# İstenenler
1. Kafkasya'daki çatışmalarla ilgili metinden bir bölümü hiç değiştirmeden döndür: "Aynı yıllarda birçok" sözlerinin geçtiği yerden başla, "işgali altında bulunuyor." sözlerinden sonra dur.
2. Kafkasya'daki çatışmalarla ilgili metni kaldığı yerden sürdür.

Kaydettiğim üzere, son yıllarda Kafkasya`da yaşanan süreçlerden biri bütün Kafkasya`yı kapsayan çatışmalardır. Kafkasya`da ilk anlaşmazlık Ermenistan-Azerbaycan, Dağlık Karabağ silahlı çatışması oldu. Bu, çok ağır ve çok trajik sonuçlara yol açmış bir çatışmadır. Kafkasya`da bulunan sonraki çatışmalar, belki hemen hemen bunun etkisi altında diğer bölgelerde ortaya çıkan çatışmalardır. Ben bu sorunun tarihçesini uzun uzun anlatabilirim, fakat zamanınızı almak istemiyorum. Sanırım, siz biliyorsunuz. Kısaca şunu söyleyebilirim, 1988 yılından 1994 yılına dek Ermenistan ile Azerbaycan arasında savaş yapıldı.

Aynı yıllarda birçok ülkenin Ermenistan`a yardımı sonucunda ve bazı objektif, subjektif nedenlerden dolayı Ermenistan Silahlı Kuvvetleri Azerbaycan toprağı olan Dağlık Karabağ ve bunun çevresinde bulunan büyük bir bölgeyi işgal ettiler. İşgal altındaki topraklardan bir milyonu aşkın Azerbaycanlı zorla sürgün edildi, Azerbaycan`ın diğer bölgelerinde çadırlarda zor koşullarda yaşıyorlar. Bugün Azerbaycan topraklarının yüzde 20`si Ermenistan silahlı kuvvetlerinin işgali altında bulunuyor.

Değerli dostum Sayın Brzezinski Azerbaycan`da bulunduğu sırada mültecilerin yaşadığı kamplardan birini ziyaret etti. Daha sonra kendisiyle görüştüğümüzde bana söylediklerini hatırlıyorum. Brzezinski: «Dünyanın birçok yerinde - Afganistan`da, Ortadoğu`da, Afrika`da bulunan mültecileri gördüm. Fakat böylesine ağır şartlar altında yaşayan mültecilerle henüz karşılaşmadım» dedi. Nitekim şimdi siz halkımızın büyük bir bölümünün ne denli zor koşullar altında yaşadığını tahmin edebilirsiniz.

# Verilen kayıtlar
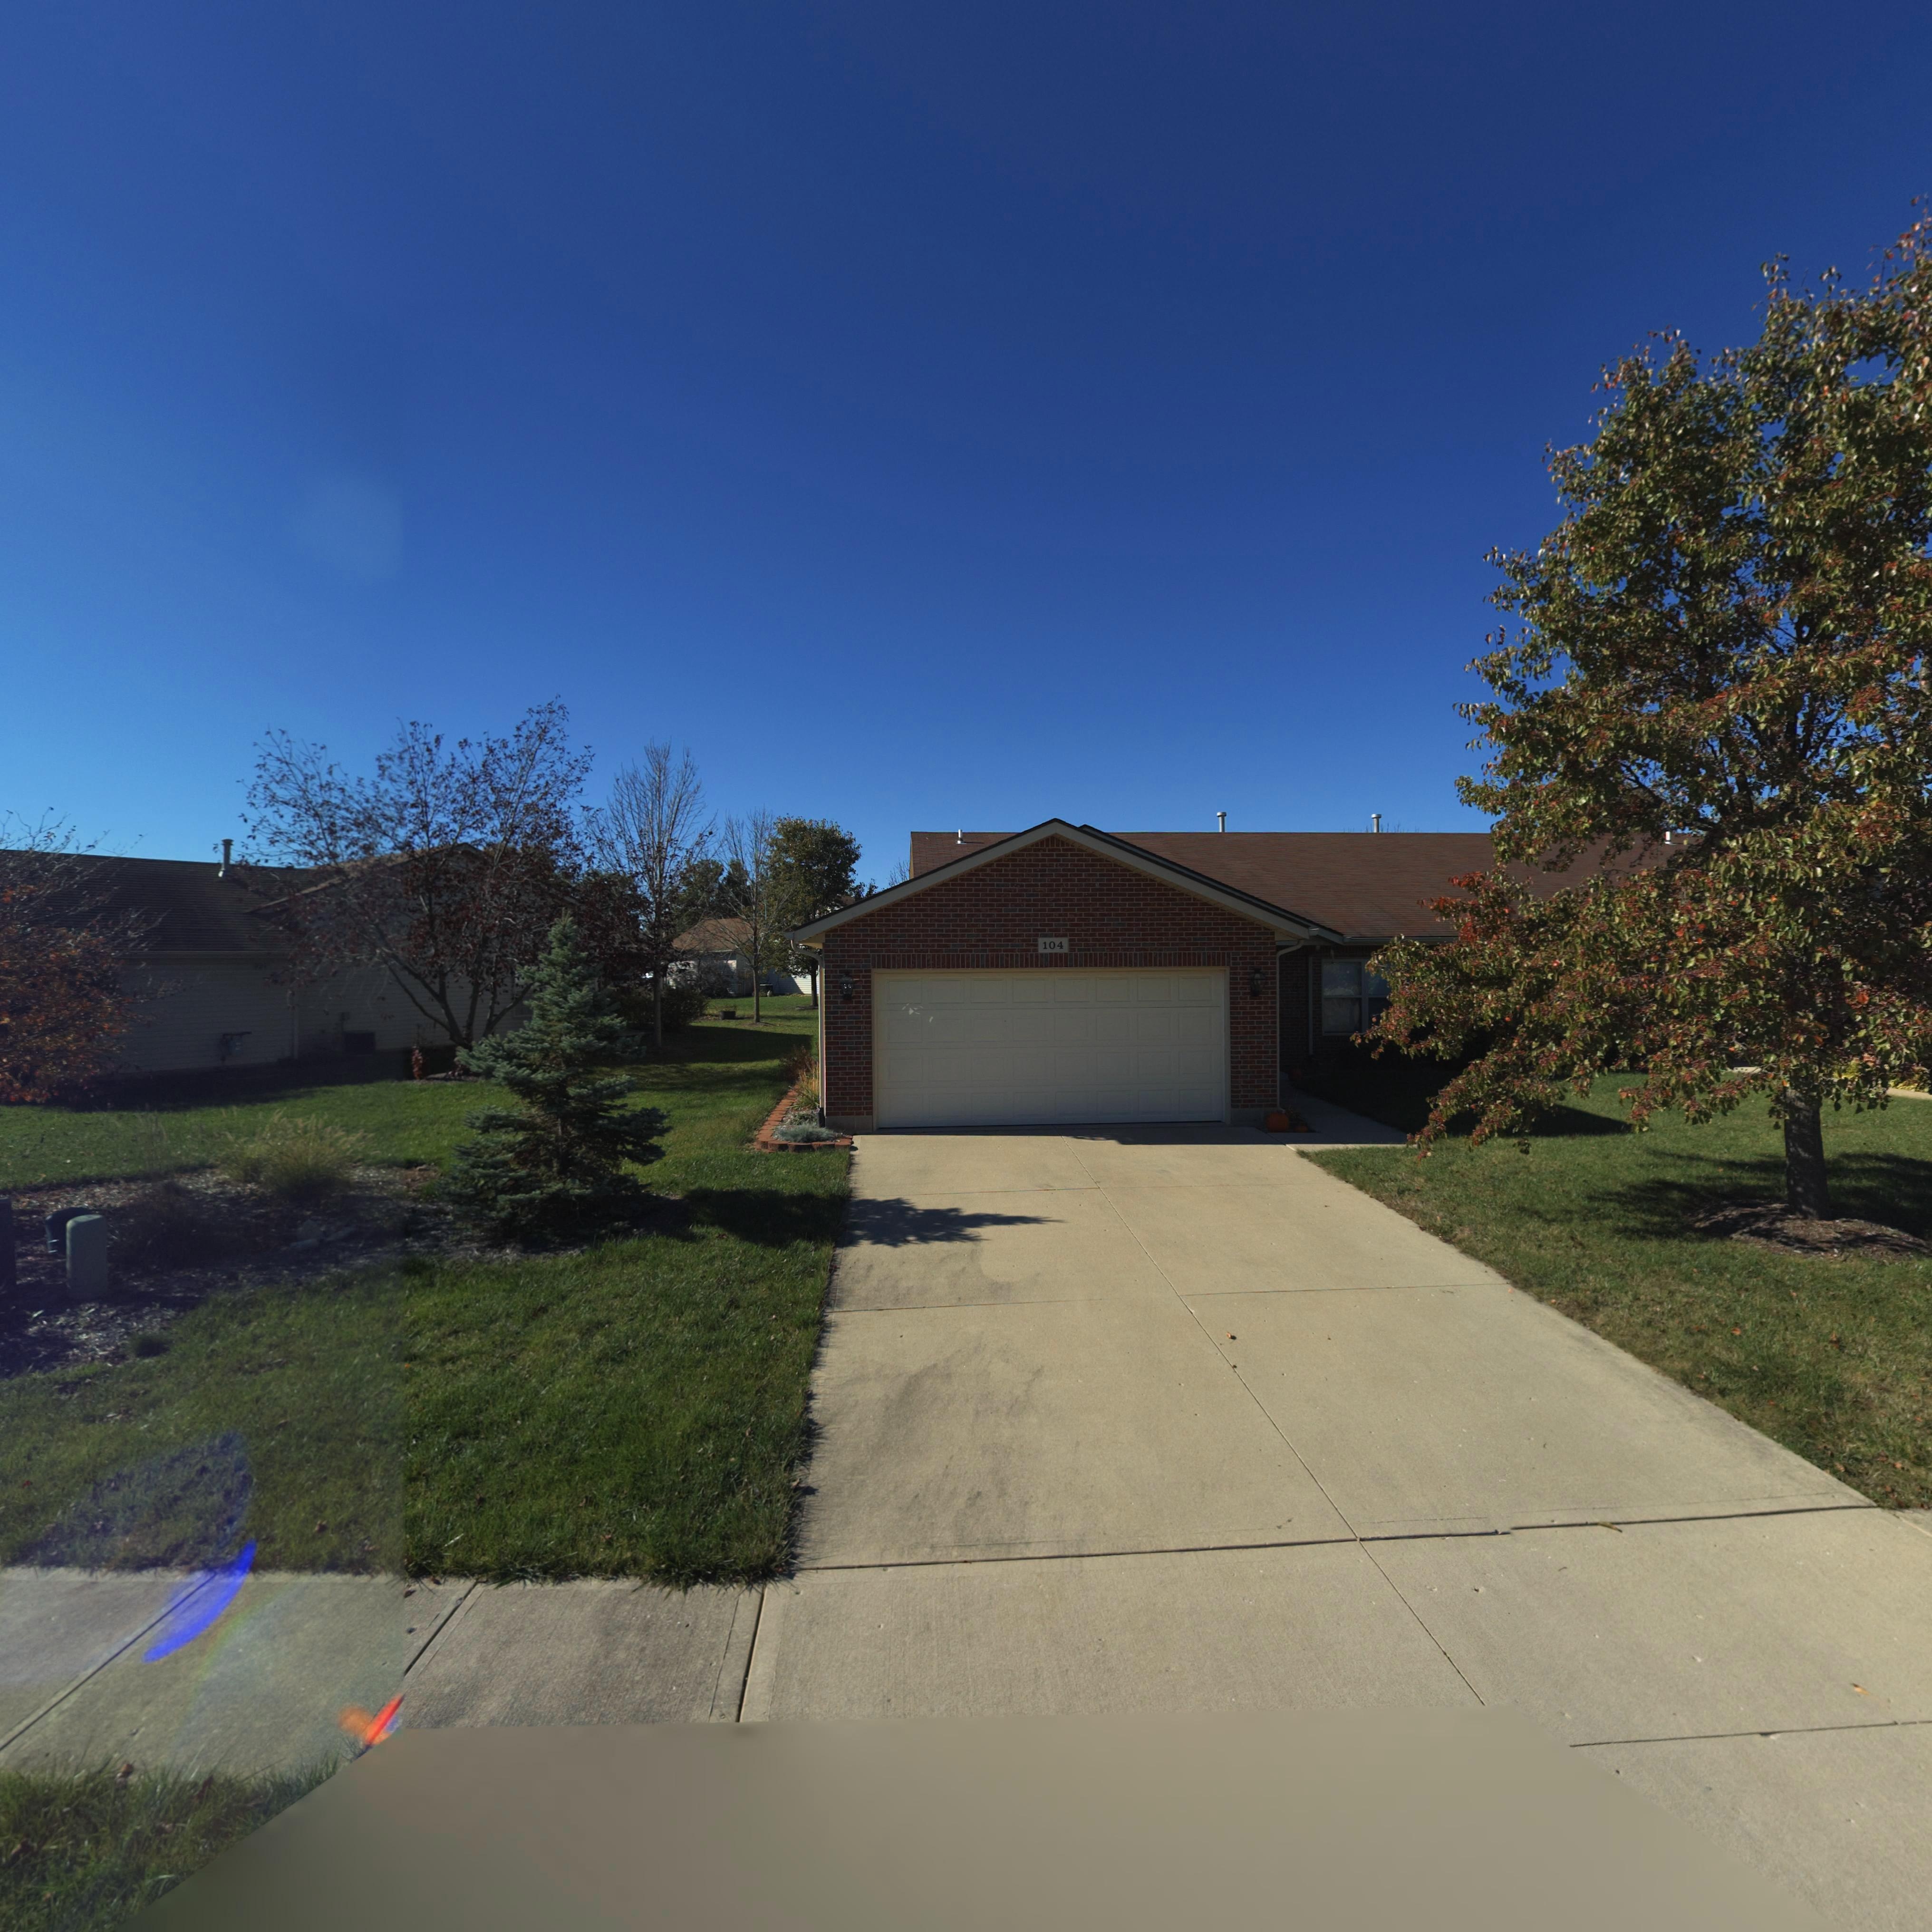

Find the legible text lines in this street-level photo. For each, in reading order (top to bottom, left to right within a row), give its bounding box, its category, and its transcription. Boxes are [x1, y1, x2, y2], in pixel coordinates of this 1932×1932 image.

[1042, 941, 1064, 950] StreetNumber: 104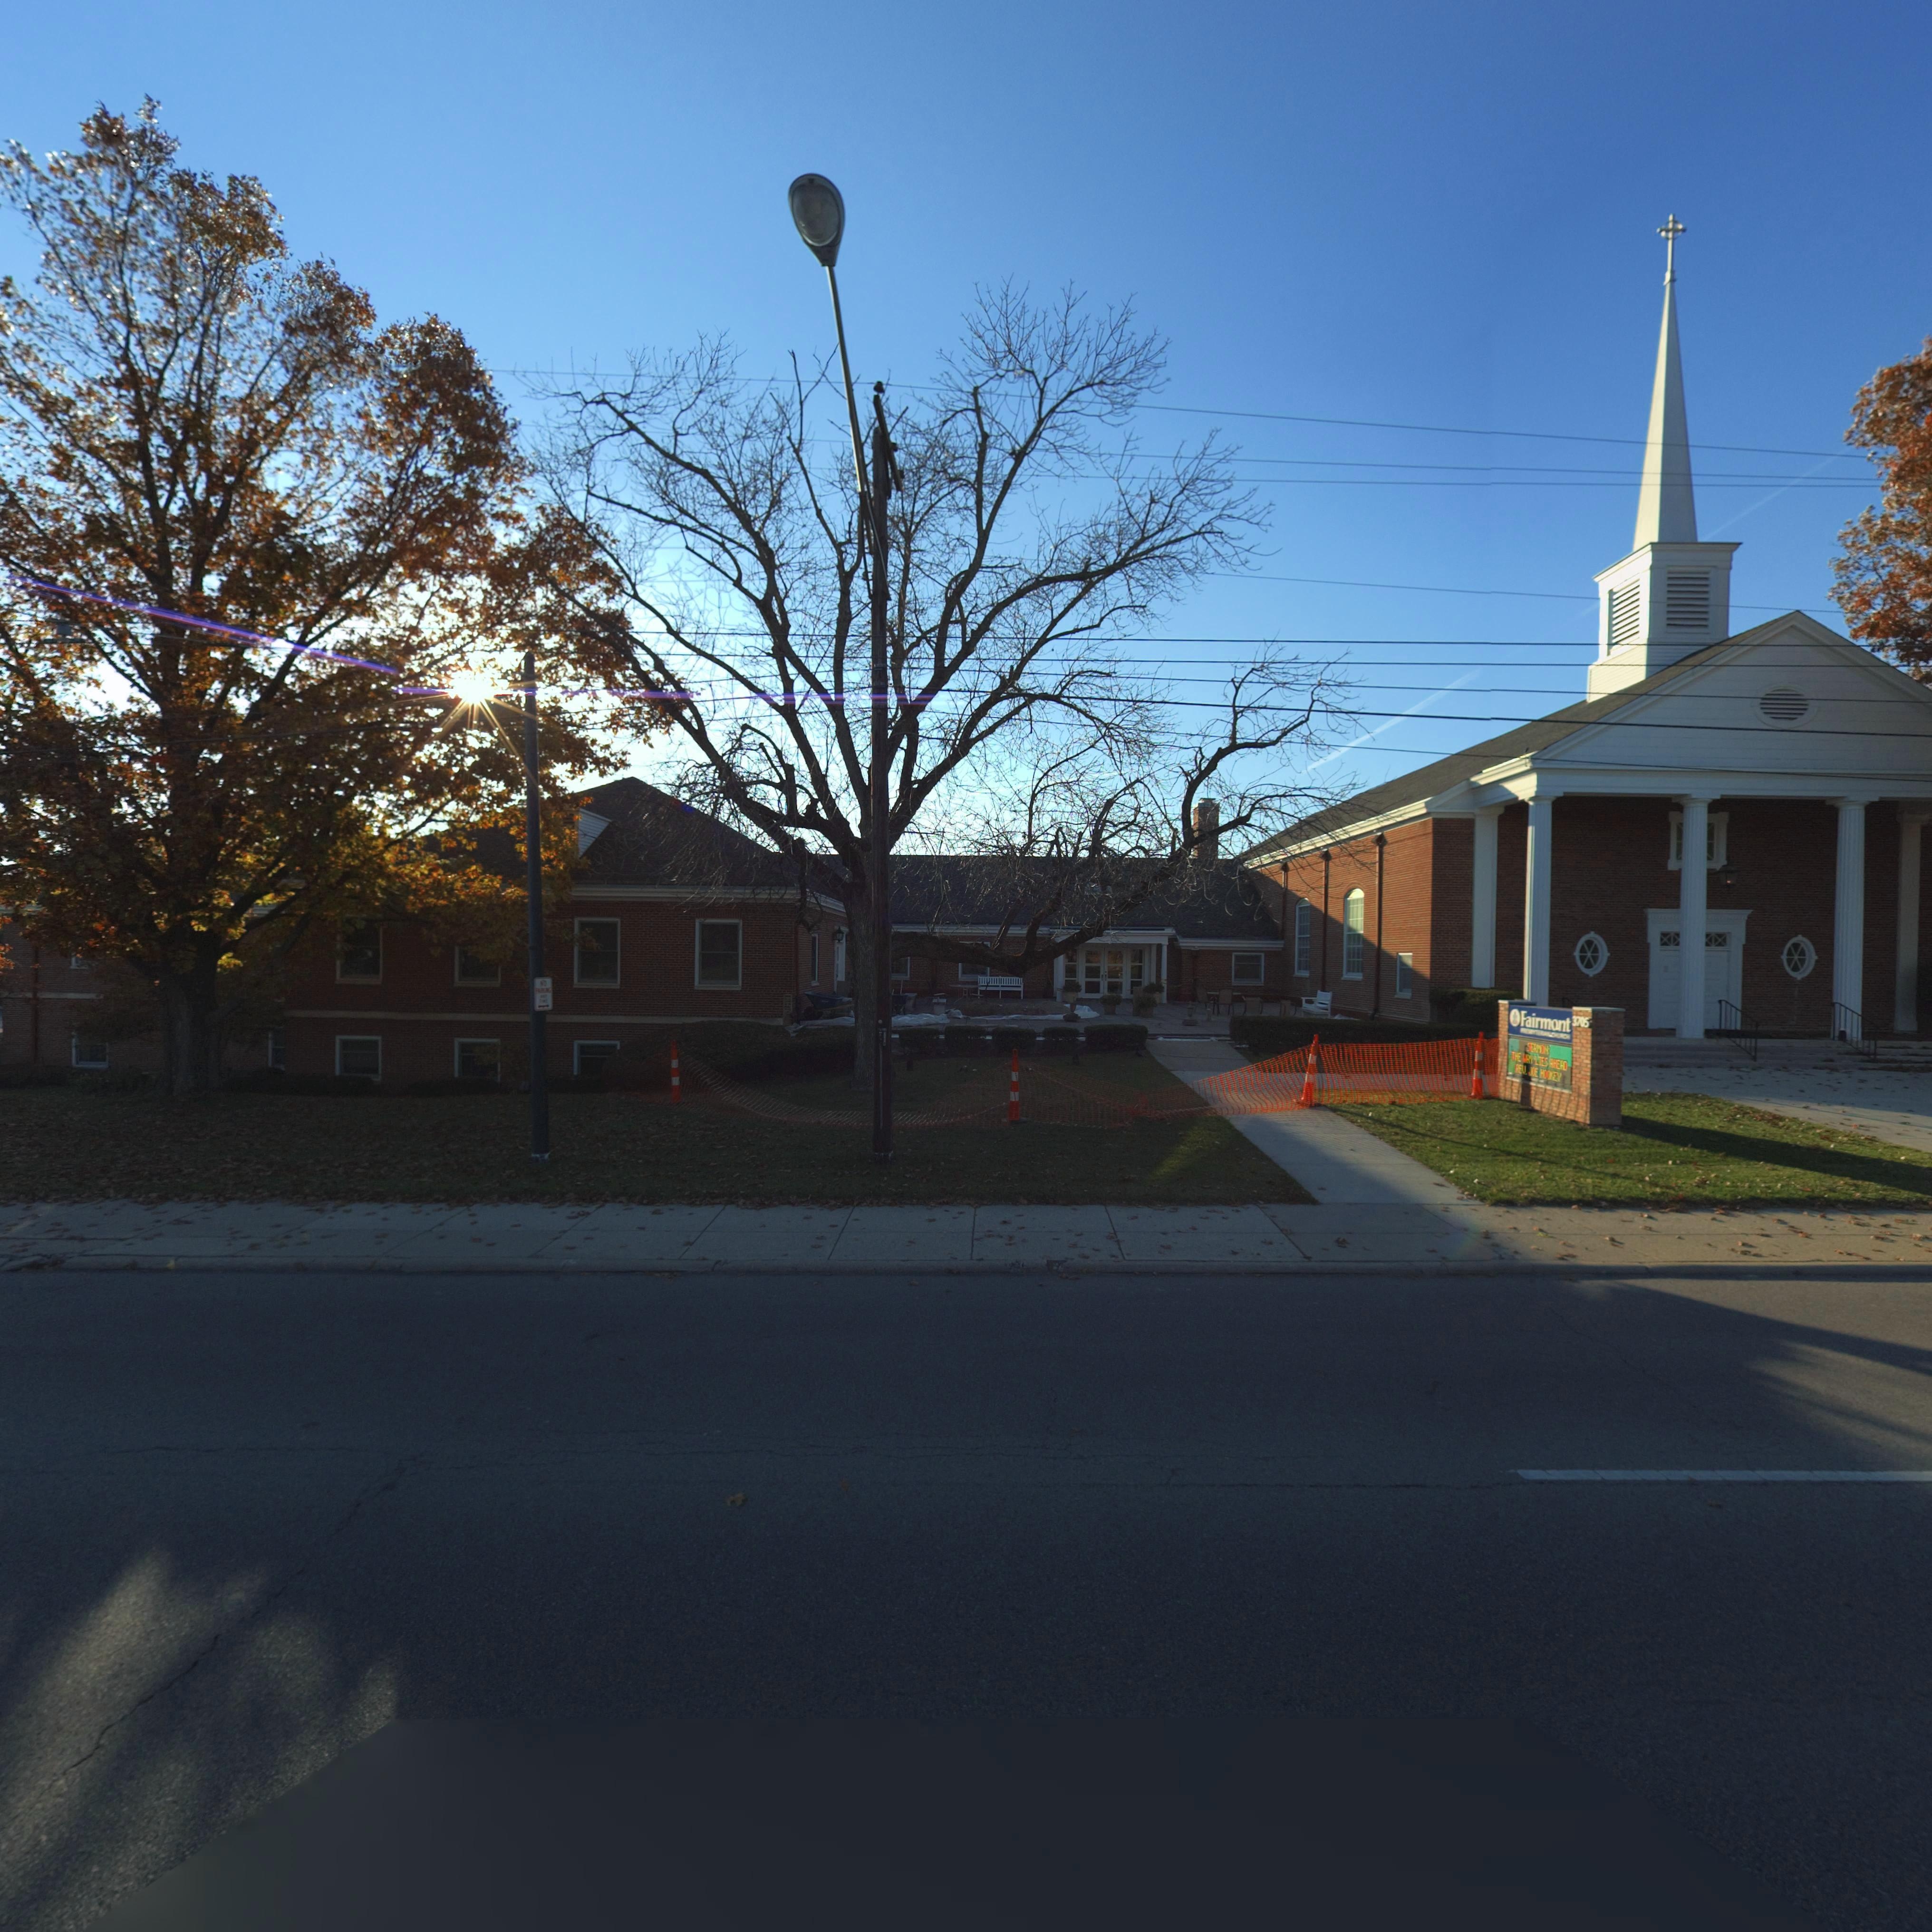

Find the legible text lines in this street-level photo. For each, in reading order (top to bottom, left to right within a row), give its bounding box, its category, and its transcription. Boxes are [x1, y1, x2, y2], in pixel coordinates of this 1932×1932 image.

[1519, 1010, 1572, 1034] BusinessName: Fairmont
[1570, 1014, 1591, 1030] StreetNumber: 3705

# Yanıt listesi
1.
Aynı yıllarda birçok ülkenin Ermenistan`a yardımı sonucunda ve bazı objektif, subjektif nedenlerden dolayı Ermenistan Silahlı Kuvvetleri Azerbaycan toprağı olan Dağlık Karabağ ve bunun çevresinde bulunan büyük bir bölgeyi işgal ettiler. İşgal altındaki topraklardan bir milyonu aşkın Azerbaycanlı zorla sürgün edildi, Azerbaycan`ın diğer bölgelerinde çadırlarda zor koşullarda yaşıyorlar. Bugün Azerbaycan topraklarının yüzde 20`si Ermenistan silahlı kuvvetlerinin işgali altında bulunuyor.

2.
1994 yılı Mayıs ayında biz Ermenistan`la savaşın durdurulmasını öngören bir anlaşma imzaladık. Şimdi savaş yok, kan dökülmüyor. Ne var ki henüz barış da yok. Beş yılı aşkın bir süredir biz sorunu barışçı yoldan çözmeye çalışıyoruz. Bu konuyla AGİT ve onun oluşturduğu Minsk Grubu ilgilenmektedir. Dünyanın üç büyük ülkesi - Rusya, Amerika Birleşik Devletleri, Fransa Minsk Grubu başkanlığını yapıyor. Ancak bu çalışmalar sorunun giderilmesini henüz sağlamış değildir.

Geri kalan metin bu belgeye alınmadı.